When I was a little baby gay, around eleven years old, it was becoming obvious to all that I was different. Being different as a child is, of course, a difficult thing, and I’m sure no one is surprised to know I was bullied pretty badly. I had one girl in particular who seemed to despise me on a level not yet understood by my still-developing brain. One day, while we were on recess, she decided to tackle me. We both fell and tumbled down an embankment, fighting and wrestling as we rolled.
When we hit the bottom, I was victorious and managed to pin her, and then for a second, our eyes met — and very quickly, like an electric shock ran through both of us, we let each other go.

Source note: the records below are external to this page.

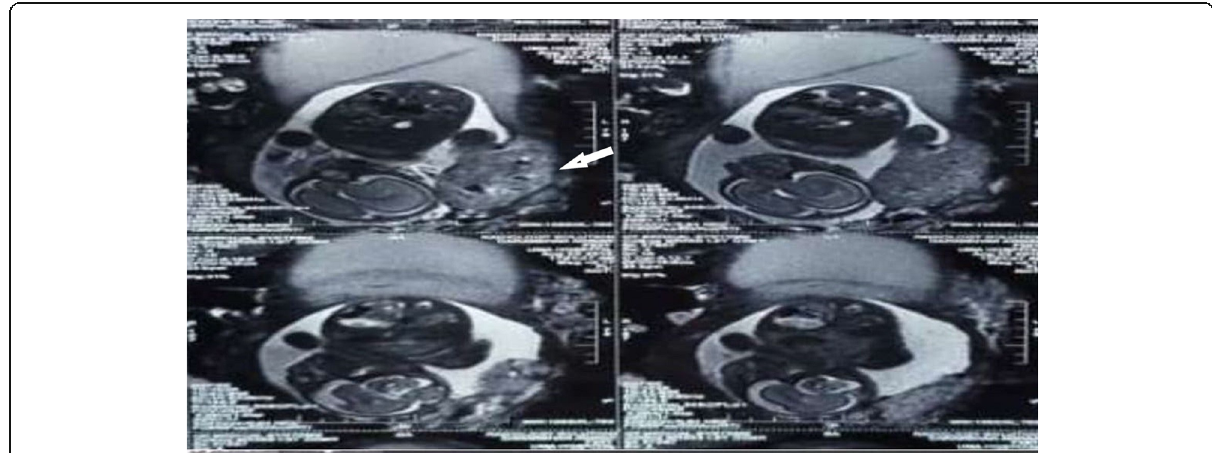
Fig. 1 MR image showing the placenta infiltrating the anterior lower uterine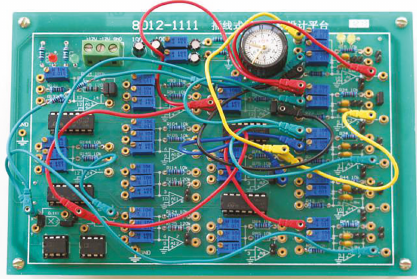
Figure 13: Experimental circuit board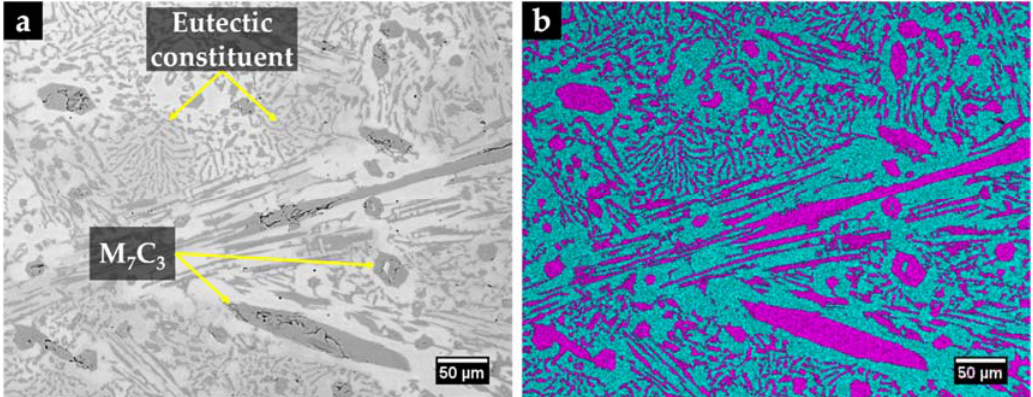
Figure 3. SEM–BSE image of the microstructure of the high-Cr WCI ( a ) and energy-dispersive spectroscopy (EDS) elemental mapping ( b ) with a superposition of Cr (pink) and Fe (blue).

She and her wife just celebrated their fifth wedding anniversary last year. Later in our high school days, she apologised to me at a house party, drunkenly explaining that she was so scared to be gay — and there I was, being all gay — she hated me for it. I’m sure each of us has a similar story or experience like this, or maybe a few of us were the bully. The point is, the stereotype that the biggest homophobes must be secretly queer is very well known in our community and is often used flippantly when we are being attacked. I am guilty of seeing some social media post from one hate group or another and saying, “Imagine thinking about Rainbow people this much! I don’t even think about queer people as much as this guy!”
Recently, one of my favourite anecdotes of this phenomenon is that whenever there is a large Republican convention in the United States, Grindr crashes from overuse. I think we all get a little sense of satisfaction thinking that all that vitriol they spit at us is actually just internalised homophobia. At this point, if someone is loudly railing about rainbow crossings, pronouns, and drag queens in the same breath, it feels less like political commentary and more like a cry for help wrapped in a hate crime. However, I do wonder how harmful this trope is to our community.

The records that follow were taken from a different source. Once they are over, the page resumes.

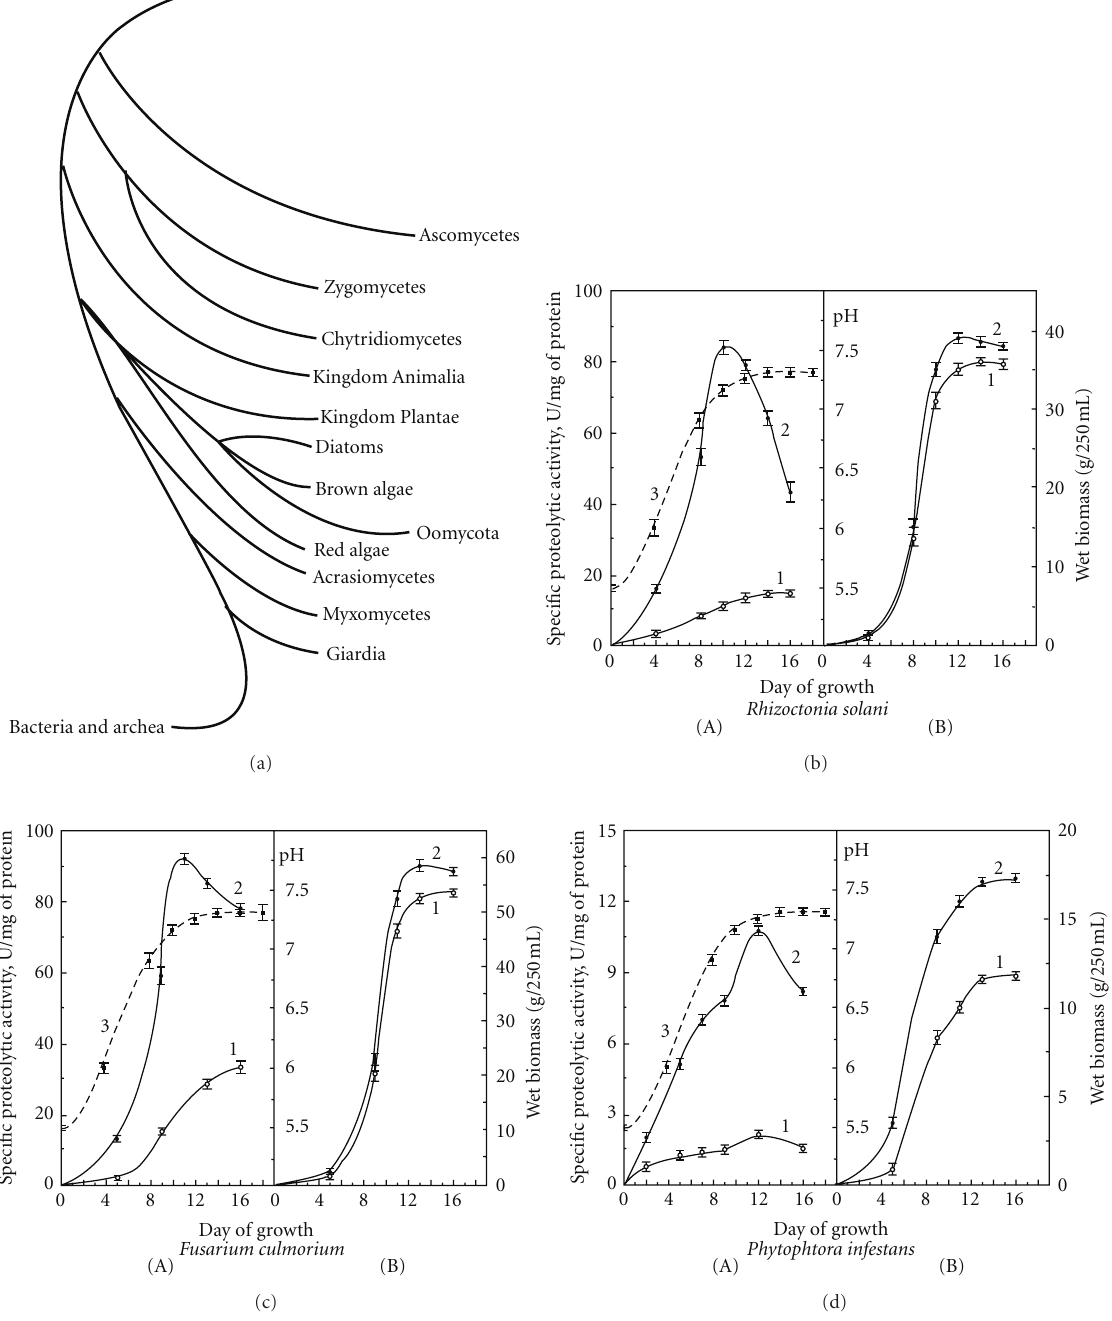
Figure 1: The fungal phylogenetic tree [4] (a) with mapping on it of the exoproteinase activity (A) and wet biomass (B) variations during the growth of R. solani (b), F. culmorum (c), and P. infestans (d) on culture media without (1) and with (2) yeast extract. Curve 3 shows the change in medium pH during the growth of the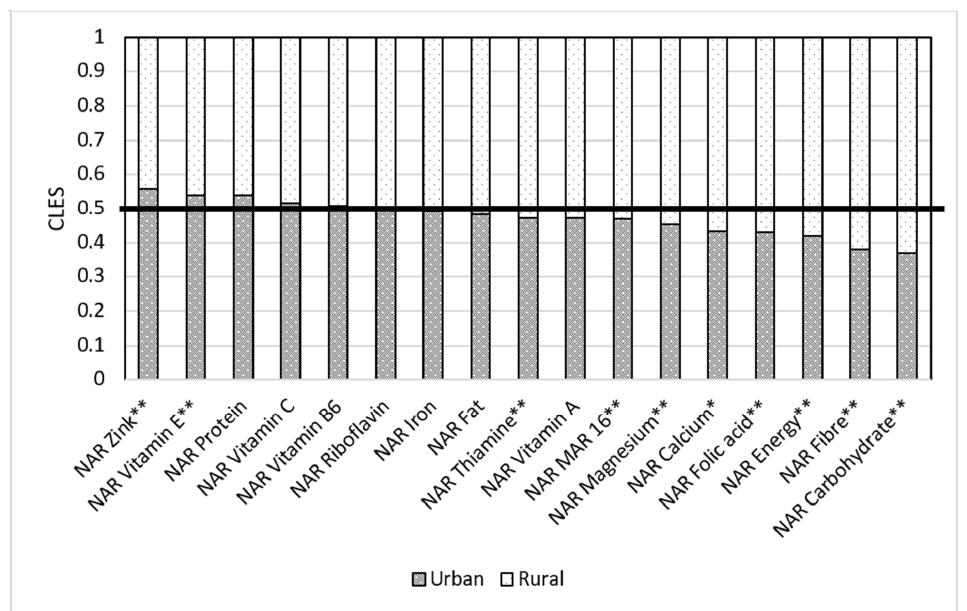
Figure 8. Comparison of NAR for 16 nutrients with urban and rural areas. NAR—nutrient adequacy ratio; Mar-16—mean nutrient adequacy ratio for 16 nutrients; CLES—common language effect size;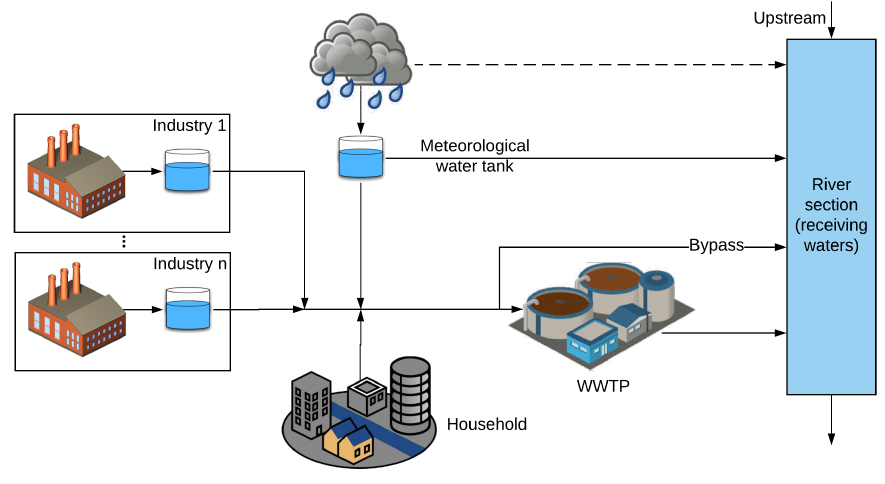
Figure 1. River basin case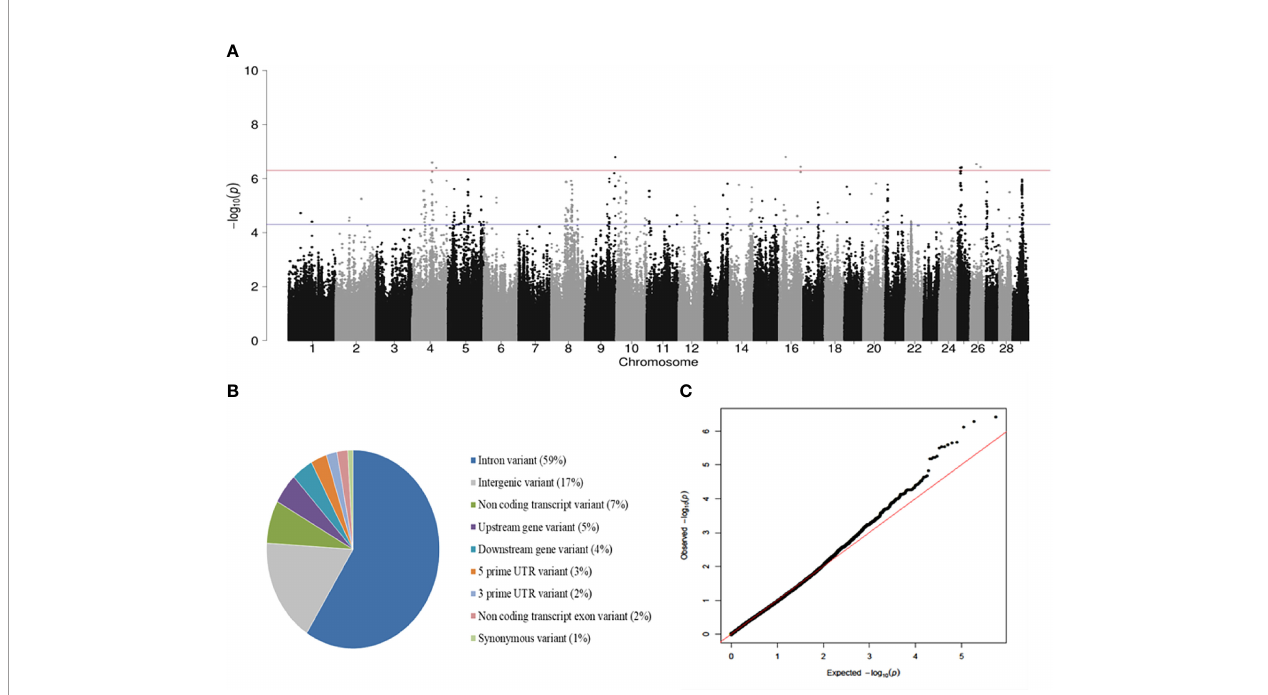
FIGURE 1 | GWAS for PTB tolerance. (A) Manhattan plots showing – log 10 ( P -values) of association between every single SNP and phenotype. The associations between host genetic and tolerance were investigated using the genotypes from 277 Spanish Holstein cows with two distinct phenotypes: cases) positive PCR and culture result without lesions (N = 24), and controls) negative PCR and culture result with PTB-associated lesions (N = 253). Each dot represents the result from the test association for a single SNP. The horizontal red line shows – log 10 (5 × 10 -7 ) and the blue line – log 10 (5 × 10 -5 ). (B) Genomic distribution of the SNPs associated (FDR ≤ 0,05, P < 5 × 10 -7 ) with tolerance according to the Ensembl Variant Effect Predictor (VEP). (C) Quantile-quantile plot compared the observed distribution of – log ( P -values) to the expected values under the null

The real problem is that, while this would all be hilarious if it stayed in their group chats and poorly lit YouTube channels, it doesn’t. It turns into policies that ban trans kids from sport and books about two dads from libraries — because nothing says “totally secure in my heterosexuality” like being personally threatened by a picture book. It turns into votes that hurt real people, not just the hypothetical “children” they keep invoking like a spell. Queer folks don’t have the luxury of finding it purely funny; we also have to navigate the fallout.

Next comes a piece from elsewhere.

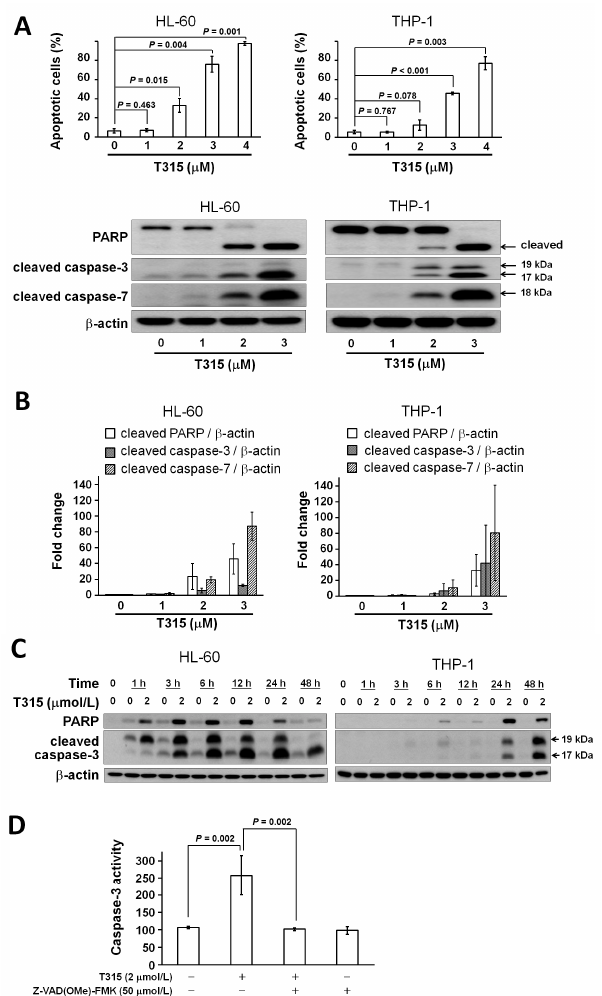
Figure 3. T315-mediated cytotoxicity is dependent on caspase activation and apoptosis. ( A ) T315 induced poly-ADP-ribose polymerase (PARP) cleavage and activation of caspase-3 and caspase-7 in HL-60 and THP-1 cells at 24 h. Protein extract of 20 µg from cell lysates were used for Western blot analysis; ( B ) Fold change of cleaved PARP/ β -actin, cleaved caspase-3/ β -actin, and cleaved caspase-7/ β -actin in treatment with T315 of 1, 2 or 3 µM compared with DMSO control ( n = 3); ( C ) Time course change of PARP cleavage and caspase-3 activation induced by T315 of 2 µM or DMSO control; ( D ) The increased caspase-3 activity in HL-60 cells treated with T315 for 24 h was rescued by pretreatment of 50 µmol/L Z-Val-Ala-Asp(OMe)-fluoromethyl ketone (Z-VAD(OMe)-FMK).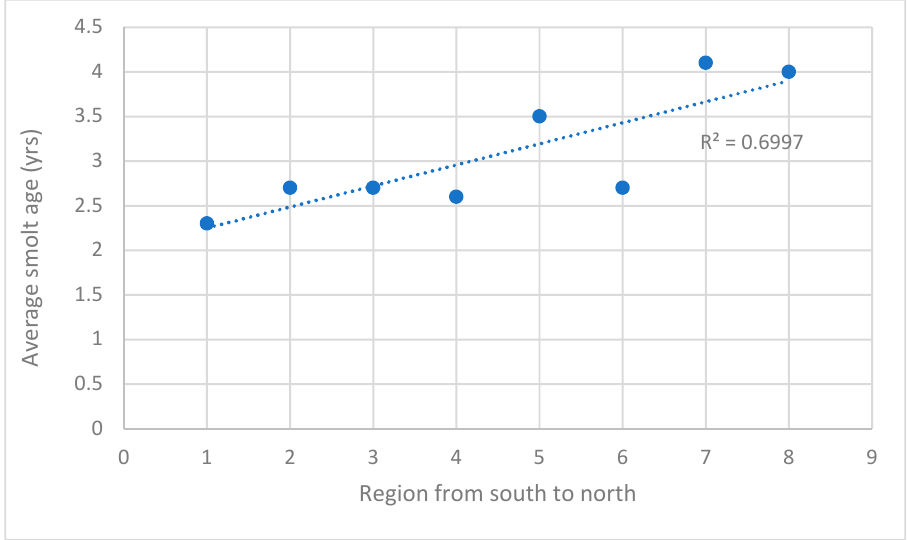
Figure 6. Average smolt age in the eight studied river regions.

The tragic part is that a lot of these people are probably dealing with something real and painful. Internalised homophobia is a hell of a drug and, like all drugs, it can turn you into an arsehole if you don’t handle it correctly. Instead of quietly going to therapy and maybe, just maybe, trying not to ruin everyone else’s day, they project their own terror outward like a badly aimed glitter cannon. And what — am I supposed to feel bad for these horrible people who are hurting us because maybe they are one of us?
Either way, you are not obligated to be their character development. Go be gay, take up space, and leave them to wrestle with the terrifying possibility that two women holding hands might not actually be about them at all.